Top of DATA TO EXAMINE

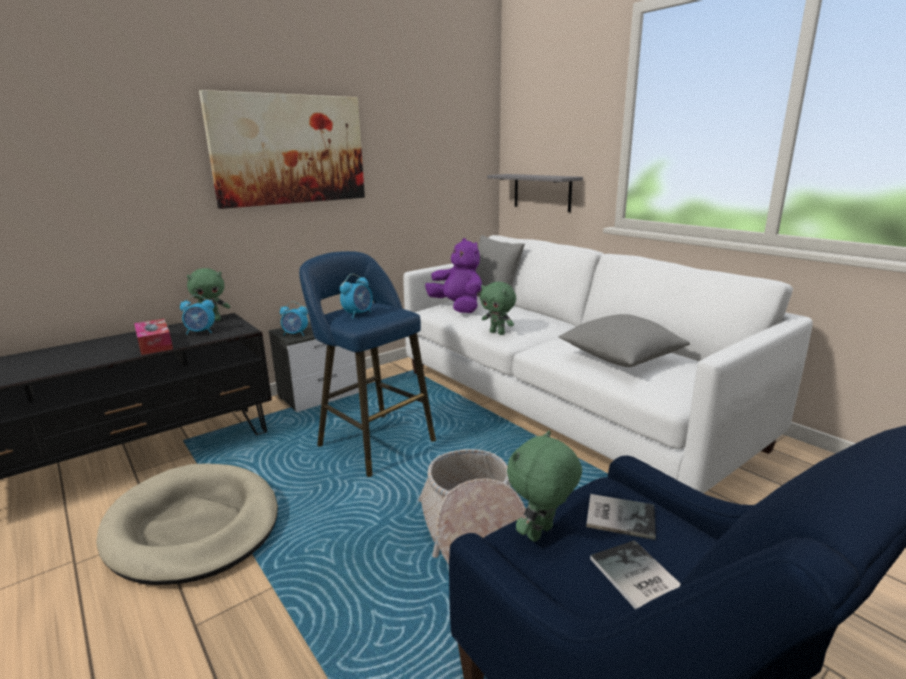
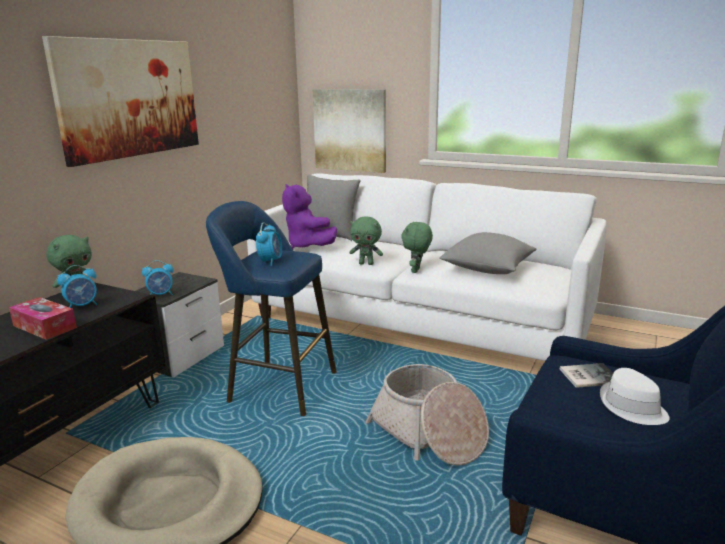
camera: 25 degrees left, 0 degrees up
(457, 307) = (307, 246): purple plush toy -> purple plush toy turned 150 degrees counterclockwise
(541, 534) = (554, 399): green plush toy -> green plush toy (416, 271)
(542, 192) = (350, 130): grey shelf -> picture
(635, 577) = (632, 407): book -> white hat

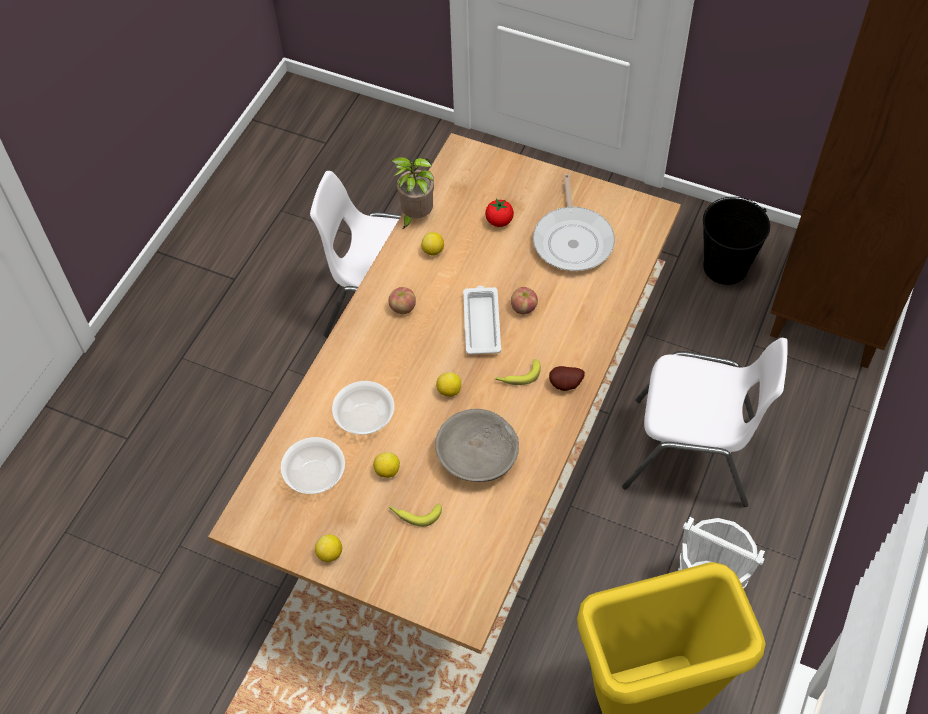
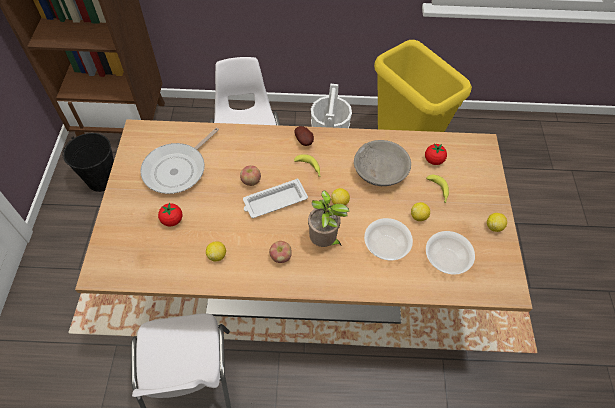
camera: 115 degrees left, 0 degrees up
(415, 216) = (183, 281): potted plant -> potted plant (324, 242)
(467, 533) = (433, 160): none -> tomato
(573, 240) = (178, 169): frying pan -> frying pan turned 150 degrees clockwise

Bottom of DATA TO EXAMINE

WORK ITEM >> Give again, please, precisely the lines that begin the records and run through the line with "(542, 192) = (350, 130): grey" in it, keeping both end lines and dropping any pictures.

PROBLEM SOLUTION >>
camera: 25 degrees left, 0 degrees up
(457, 307) = (307, 246): purple plush toy -> purple plush toy turned 150 degrees counterclockwise
(541, 534) = (554, 399): green plush toy -> green plush toy (416, 271)
(542, 192) = (350, 130): grey shelf -> picture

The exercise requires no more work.